**Instructions:**
1. Condense the paragraph of the consumer API text below that begins "You should always call" into a short bulleted list, keeping its main facts.
2. According to the consumer API text below, what value is the poll timeout hard-coded to?
3. Reproduce the consumer API text below word for word, from "The poll timeout" up to and including "empty record set.".

**Text provided:**
The consumer API is centered around the ``rd_kafka_consumer_poll`` method, which is
used to retrieve records from the brokers. The ``rd_kafka_subscribe`` method
controls which topics will be fetched in poll. Typically, consumer
usage involves an initial call to ``rd_kafka_subscribe`` to set up the topics
of interest and then a loop that calls ``rd_kafka_consumer_poll`` until the
application is shut down.

.. literalinclude:: consumer-detailed-example.c
   :language: c

The poll timeout is hard-coded to 500 milliseconds. If no records
are received before this timeout expires, then ``rd_kafka_consumer_poll`` will return
an empty record set.

You should always call ``rd_kafka_consumer_close`` after you are finished
using the consumer. Doing so will ensure that active sockets are
closed and internal state is cleaned up. It will also trigger a group
rebalance immediately, which ensures that any partitions owned by the
consumer are re-assigned to another member in the group. If not closed
properly, the broker will trigger the rebalance only after the session
timeout has expired. A latch is added to this example to ensure
that the consumer has time to finish closing before finishing
shut down.

**Chart comprehension records:**

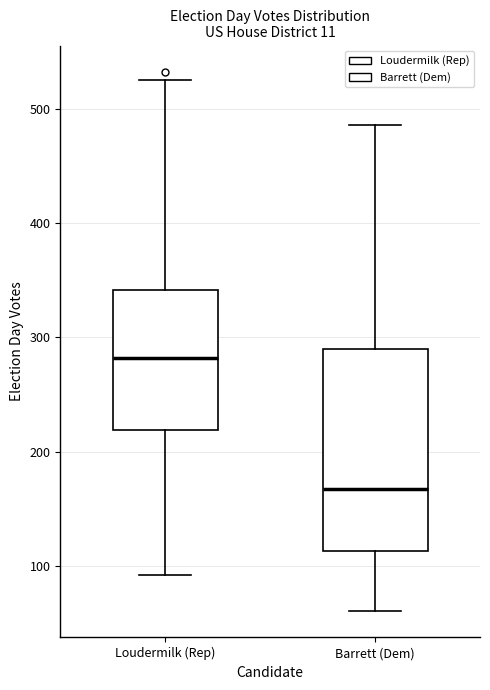

Reading left to right, read every box against the y-axis: the position of its median line, the range the box covers, and the ends of its whiskers. The values are not printed on the chart, so give them approximately, as read against the axis.

Loudermilk (Rep): median 280, box 220 to 340, whiskers 90 to 530
Barrett (Dem): median 170, box 110 to 290, whiskers 60 to 490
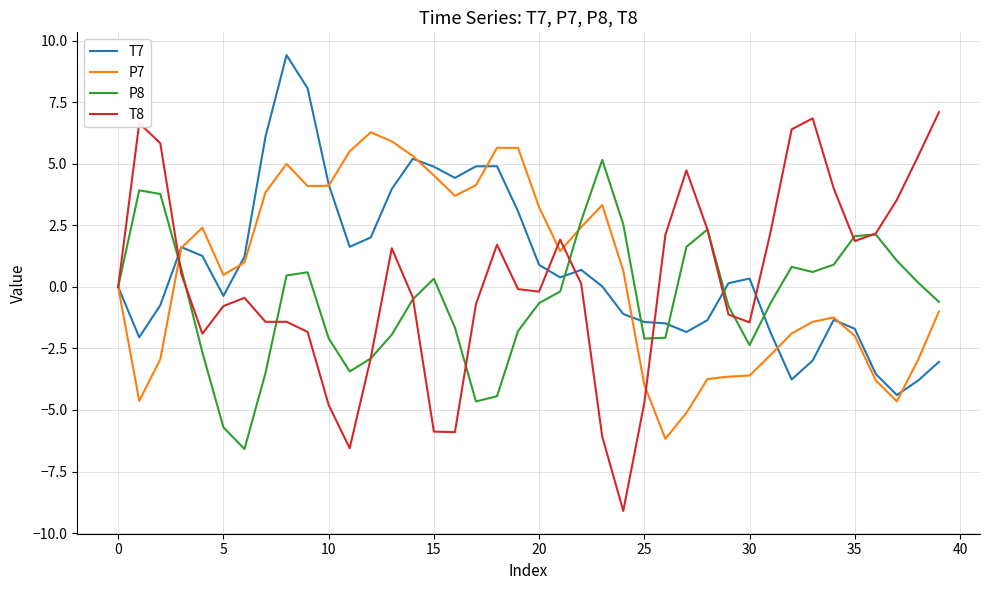

What is the sum of all P7 values?

24.7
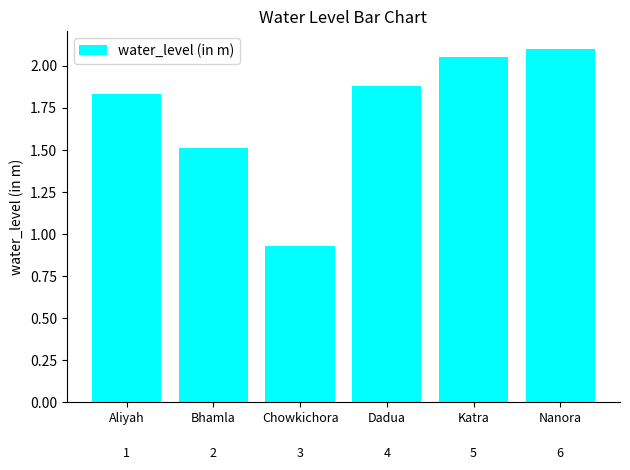

How many series are shown in this chart?

1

**Results of the exercise:**
1.
- Always call ``rd_kafka_consumer_close`` when done with the consumer.
- Closing closes active sockets and cleans up internal state.
- It triggers an immediate group rebalance, so the consumer's partitions are re-assigned to another group member.
- Without a proper close, the broker triggers the rebalance only after the session timeout expires.
- The example uses a latch so the consumer can finish closing before shutdown completes.

2. 500 milliseconds.

3.
The poll timeout is hard-coded to 500 milliseconds. If no records
are received before this timeout expires, then ``rd_kafka_consumer_poll`` will return
an empty record set.